QUOTED PASSAGE below:

As we all know, the composition of the Board of Visitors is changing, and the next representative will have to advocate for academic freedom and shared governance. Those values are why I wanted to be a professor in the first place, and I won't hesitate to represent them before the Board.

End of QUOTED PASSAGE.

EXPLORE THE MATERIAL:
a: List every infinitive ("to" followed by a verb) in the statement about the Board of Visitors, in the order they appear.
b: Answer these questions from the statement about the Board of Visitors, one answer per line:
(i) What does the statement say is changing?
(ii) What two things will the next representative have to advocate for?
(iii) What did the writer want to be in the first place?
c: Go on with the statement about the Board of Visitors, starting after its last sentence.

ENTRIES SHOWN below:

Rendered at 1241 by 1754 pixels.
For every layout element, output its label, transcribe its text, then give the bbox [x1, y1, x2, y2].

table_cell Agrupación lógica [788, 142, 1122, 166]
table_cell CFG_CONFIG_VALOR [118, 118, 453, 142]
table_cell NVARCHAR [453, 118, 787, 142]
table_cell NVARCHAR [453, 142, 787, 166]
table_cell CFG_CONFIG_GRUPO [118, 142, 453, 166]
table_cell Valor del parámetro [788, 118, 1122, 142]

End of ENTRIES SHOWN.

RESPONSES FOR EACH TASK:
a:
to advocate
to be
to represent

b:
(i) The composition of the Board of Visitors.
(ii) Academic freedom and shared governance.
(iii) A professor.

c:
At the same time the faculty representative needs to be conciliatory and diplomatic. Their job is not only to make the Board hear the views of faculty, but to make the Board feel that the faculty are hearing theirs. Those who've seen me in meetings and classrooms know that this kind of role fits my undogmatic temperament. I'll take every chance to make connections and allies, and treat the year-round invitations to Board events as an equal part of the job to formal meetings and retreats.
I'm looking forward to speaking with you Wednesday, and hope you'll reach out before then.